DEPARTMENT OF DEFENSE - CONGRESSIONALLY DIRECTED MEDICAL RESEARCH PROGRAMS

Effect of Commensal Bacteria on the Development of Encephalitogenic T Cells

Principal Investigator: ITO, KOUICHI
Institution Receiving Award: RUTGERS, NEW JERSEY, STATE UNIVERSITY OF
Program: MSRP
Proposal Number: MS110174
Award Number: W81XWH-12-1-0404
Funding Mechanism: Idea Award
Partnering Awards:
Award Amount: $694,706.00


PUBLIC ABSTRACT

Multiple sclerosis (MS) is an autoimmune disease that causes nerve damage in the brain and spinal cord. Although T cells that recognize the myelin sheath surrounding nerve fibers have been suggested to initiate the disease, it is still unknown how the pathogenic T cells develop in MS patients. Recent studies indicated that precursor cells of pathogenic T cells develop in the thymus and migrate into the peripheral lymphoid organs and gut, and further differentiate into pathogenic T cells that are believed to cause MS. Interestingly, self-antigen-reactive T cells differentiate into pathogenic T cells at a higher rate than non-self-reactive T cells. Importantly, IL-23 can convert the non-pathogenic T cells into pathogenic T cells. To investigate how non-pathogenic T cells spontaneously differentiate into pathogenic T cells, we have recently generated transgenic (Tg) mice that express MS-associated human leukocyte antigen (HLA), DR2a, and myelin basic protein (MBP)-specific T cell receptor (TCR) from an MS patient. Interestingly, the MBP-specific TCR/DR2a Tg mice develop spontaneous experimental autoimmune encephalomyelitis (EAE), an animal model of MS, and pathogenic T cells were predominantly detected in the gut lymph nodes and the large intestine as well as in the brain and spinal cord during the development of spontaneous EAE. Since IL-23 is produced in response to commensal bacteria in the gut, pathogenic T cells may develop upon exposure to IL-23 in the gut and then migrate into the brain and spinal cord. We will examine this possibility in this study.

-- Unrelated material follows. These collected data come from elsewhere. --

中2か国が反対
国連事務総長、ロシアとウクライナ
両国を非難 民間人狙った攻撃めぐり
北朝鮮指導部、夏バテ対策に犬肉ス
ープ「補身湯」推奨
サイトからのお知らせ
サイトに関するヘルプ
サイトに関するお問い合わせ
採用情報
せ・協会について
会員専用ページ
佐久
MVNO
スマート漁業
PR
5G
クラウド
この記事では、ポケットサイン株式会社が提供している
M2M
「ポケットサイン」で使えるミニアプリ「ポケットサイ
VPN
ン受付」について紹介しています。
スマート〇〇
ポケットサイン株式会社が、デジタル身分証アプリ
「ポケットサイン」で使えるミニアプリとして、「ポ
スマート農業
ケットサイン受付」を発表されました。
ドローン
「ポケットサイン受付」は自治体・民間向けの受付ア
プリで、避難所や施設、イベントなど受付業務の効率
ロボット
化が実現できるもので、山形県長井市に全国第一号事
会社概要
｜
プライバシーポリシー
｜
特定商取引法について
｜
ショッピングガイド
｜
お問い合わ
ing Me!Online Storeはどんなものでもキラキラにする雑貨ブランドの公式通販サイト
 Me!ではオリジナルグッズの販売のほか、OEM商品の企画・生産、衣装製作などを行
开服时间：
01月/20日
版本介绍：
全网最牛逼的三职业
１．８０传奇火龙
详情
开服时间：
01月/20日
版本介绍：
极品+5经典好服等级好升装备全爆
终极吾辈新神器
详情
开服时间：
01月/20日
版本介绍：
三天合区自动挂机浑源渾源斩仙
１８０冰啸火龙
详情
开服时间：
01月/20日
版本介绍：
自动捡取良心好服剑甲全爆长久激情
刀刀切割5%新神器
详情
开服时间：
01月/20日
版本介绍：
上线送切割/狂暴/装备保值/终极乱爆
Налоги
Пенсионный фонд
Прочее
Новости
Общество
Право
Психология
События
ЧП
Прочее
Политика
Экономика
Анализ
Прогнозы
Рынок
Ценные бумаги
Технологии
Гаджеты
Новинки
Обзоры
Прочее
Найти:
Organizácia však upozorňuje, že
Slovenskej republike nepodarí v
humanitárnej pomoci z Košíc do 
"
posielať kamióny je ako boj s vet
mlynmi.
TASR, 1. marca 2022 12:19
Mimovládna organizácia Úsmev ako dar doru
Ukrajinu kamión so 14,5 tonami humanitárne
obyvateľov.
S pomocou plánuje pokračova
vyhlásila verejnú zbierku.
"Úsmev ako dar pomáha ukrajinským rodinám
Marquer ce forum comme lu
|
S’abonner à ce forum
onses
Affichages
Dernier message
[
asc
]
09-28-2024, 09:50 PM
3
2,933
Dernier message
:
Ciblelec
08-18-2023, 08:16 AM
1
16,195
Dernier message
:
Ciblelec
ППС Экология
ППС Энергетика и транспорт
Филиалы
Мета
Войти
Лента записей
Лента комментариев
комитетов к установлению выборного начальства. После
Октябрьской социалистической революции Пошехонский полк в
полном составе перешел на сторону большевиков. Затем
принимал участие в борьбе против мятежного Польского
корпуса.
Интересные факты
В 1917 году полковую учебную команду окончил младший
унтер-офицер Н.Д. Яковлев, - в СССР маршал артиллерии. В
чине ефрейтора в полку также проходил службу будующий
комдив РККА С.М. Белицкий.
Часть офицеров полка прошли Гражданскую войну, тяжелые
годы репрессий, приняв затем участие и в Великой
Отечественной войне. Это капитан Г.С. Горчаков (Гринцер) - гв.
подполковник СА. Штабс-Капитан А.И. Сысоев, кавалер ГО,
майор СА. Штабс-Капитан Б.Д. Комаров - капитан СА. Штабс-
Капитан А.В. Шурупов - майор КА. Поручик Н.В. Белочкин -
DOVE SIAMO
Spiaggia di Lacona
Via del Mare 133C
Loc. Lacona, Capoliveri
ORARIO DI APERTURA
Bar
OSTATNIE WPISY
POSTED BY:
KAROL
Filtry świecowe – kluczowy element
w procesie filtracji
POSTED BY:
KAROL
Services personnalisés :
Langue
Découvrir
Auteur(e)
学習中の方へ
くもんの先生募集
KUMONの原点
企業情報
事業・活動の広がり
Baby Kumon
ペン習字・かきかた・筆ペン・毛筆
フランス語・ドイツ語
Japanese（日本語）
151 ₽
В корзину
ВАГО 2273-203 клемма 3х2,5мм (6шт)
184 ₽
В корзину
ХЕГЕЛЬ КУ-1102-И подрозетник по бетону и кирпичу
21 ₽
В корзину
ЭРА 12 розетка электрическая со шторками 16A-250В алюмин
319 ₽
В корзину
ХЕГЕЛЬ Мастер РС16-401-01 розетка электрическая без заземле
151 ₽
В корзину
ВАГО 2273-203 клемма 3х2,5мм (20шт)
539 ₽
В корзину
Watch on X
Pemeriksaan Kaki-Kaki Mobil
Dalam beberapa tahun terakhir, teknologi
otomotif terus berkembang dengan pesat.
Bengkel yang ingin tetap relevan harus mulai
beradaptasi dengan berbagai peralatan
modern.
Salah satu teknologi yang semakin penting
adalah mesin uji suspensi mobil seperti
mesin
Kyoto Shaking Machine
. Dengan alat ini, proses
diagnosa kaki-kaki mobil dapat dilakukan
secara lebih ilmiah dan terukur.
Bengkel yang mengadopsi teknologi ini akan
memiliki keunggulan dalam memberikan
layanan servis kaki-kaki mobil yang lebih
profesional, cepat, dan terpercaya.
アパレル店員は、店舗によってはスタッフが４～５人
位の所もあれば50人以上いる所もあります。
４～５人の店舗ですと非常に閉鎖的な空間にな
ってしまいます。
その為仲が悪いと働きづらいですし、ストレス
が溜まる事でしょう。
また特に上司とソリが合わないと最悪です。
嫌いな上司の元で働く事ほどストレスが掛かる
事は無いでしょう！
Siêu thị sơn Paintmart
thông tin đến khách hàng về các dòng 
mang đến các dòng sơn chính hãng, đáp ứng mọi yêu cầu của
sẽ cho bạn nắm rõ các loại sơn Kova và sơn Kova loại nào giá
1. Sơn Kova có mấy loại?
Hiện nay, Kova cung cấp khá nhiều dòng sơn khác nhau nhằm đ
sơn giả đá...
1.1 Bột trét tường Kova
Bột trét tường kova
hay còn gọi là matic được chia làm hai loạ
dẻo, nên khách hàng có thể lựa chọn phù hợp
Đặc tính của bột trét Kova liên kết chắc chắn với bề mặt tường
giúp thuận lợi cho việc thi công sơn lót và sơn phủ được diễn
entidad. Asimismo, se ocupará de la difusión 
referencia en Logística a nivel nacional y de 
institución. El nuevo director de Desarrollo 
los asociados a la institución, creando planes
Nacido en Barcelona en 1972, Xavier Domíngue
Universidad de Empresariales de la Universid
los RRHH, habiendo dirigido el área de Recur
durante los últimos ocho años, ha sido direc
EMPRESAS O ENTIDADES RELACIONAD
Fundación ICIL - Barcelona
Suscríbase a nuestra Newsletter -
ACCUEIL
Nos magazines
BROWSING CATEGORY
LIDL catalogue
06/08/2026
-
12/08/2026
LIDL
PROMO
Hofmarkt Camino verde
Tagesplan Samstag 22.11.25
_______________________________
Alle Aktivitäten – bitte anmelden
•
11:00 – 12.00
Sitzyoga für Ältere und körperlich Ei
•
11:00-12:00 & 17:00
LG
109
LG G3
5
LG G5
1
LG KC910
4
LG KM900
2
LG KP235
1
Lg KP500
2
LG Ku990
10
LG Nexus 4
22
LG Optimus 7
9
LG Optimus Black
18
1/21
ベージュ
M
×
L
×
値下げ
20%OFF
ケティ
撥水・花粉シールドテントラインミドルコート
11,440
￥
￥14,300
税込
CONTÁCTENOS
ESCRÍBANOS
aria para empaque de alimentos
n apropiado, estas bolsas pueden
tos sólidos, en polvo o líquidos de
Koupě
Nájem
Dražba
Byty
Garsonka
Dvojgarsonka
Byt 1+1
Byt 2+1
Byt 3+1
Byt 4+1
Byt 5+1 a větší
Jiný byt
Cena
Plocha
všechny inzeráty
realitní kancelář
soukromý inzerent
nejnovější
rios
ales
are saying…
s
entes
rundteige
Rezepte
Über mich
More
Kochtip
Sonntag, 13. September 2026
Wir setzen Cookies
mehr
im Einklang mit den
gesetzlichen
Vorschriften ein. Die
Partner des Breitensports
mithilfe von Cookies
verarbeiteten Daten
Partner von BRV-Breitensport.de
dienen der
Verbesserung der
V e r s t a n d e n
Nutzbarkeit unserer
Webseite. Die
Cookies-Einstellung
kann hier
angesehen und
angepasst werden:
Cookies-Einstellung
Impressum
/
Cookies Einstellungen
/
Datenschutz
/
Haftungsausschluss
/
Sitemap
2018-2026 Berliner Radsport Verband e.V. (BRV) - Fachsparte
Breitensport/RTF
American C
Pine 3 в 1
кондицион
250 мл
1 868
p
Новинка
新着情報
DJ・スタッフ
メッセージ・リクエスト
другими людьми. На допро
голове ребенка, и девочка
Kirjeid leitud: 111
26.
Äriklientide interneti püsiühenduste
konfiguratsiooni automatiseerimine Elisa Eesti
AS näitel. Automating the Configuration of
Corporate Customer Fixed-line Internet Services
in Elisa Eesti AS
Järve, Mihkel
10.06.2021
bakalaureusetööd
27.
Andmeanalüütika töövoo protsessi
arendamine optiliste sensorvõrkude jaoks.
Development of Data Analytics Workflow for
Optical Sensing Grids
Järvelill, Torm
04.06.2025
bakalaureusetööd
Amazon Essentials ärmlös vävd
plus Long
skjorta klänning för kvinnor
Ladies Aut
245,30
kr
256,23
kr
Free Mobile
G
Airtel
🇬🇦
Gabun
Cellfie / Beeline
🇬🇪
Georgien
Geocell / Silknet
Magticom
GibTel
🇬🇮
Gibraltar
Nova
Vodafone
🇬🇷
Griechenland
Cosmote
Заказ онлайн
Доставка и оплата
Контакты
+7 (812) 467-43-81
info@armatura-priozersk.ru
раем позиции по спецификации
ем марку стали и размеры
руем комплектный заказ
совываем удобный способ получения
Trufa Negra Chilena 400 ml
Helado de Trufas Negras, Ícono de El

Recent studies also indicated that commensal bacteria can not only shape intestinal immunity but also affect the development of autoimmune diseases. Interestingly, commensal bacteria can initiate the development of spontaneous autoimmune arthritis. In contrast, commensal bacteria suppress the development of autoimmune diabetes in animal models. Therefore, the effect of commensal bacteria on initiation of autoimmune disease is dependent on the type of autoimmune diseases. It is still unknown how commensal bacteria affect the initiating of spontaneous EAE. Since MBP-specific Tg T cells expand in the colon and differentiate into pathogenic T cells during the development of spontaneous EAE, we hypothesize that commensal bacteria may play an essential role in the development of pathogenic T cells in the gut and balance between pathogenic T cells-inducing and suppressor T cells-inducing commensal bacteria may control the development of pathogenic T cells in the gut. Since segmented filamentous bacteria (SFB) and Bacteroides fragilities strains promote the development of pathogenic T cells and immune-suppressor T cells, respectively, we will investigate the effect of these commensal bacteria on initiation and prevention of disease development. Although the effect of commensal bacteria on ongoing EAE has been studied, the role of commensal bacteria in the initiation and prevention of spontaneous EAE is unknown. This study will provide new insight into the effect of gut immunity on initiation and prevention of autoimmune disease against the central nervous system.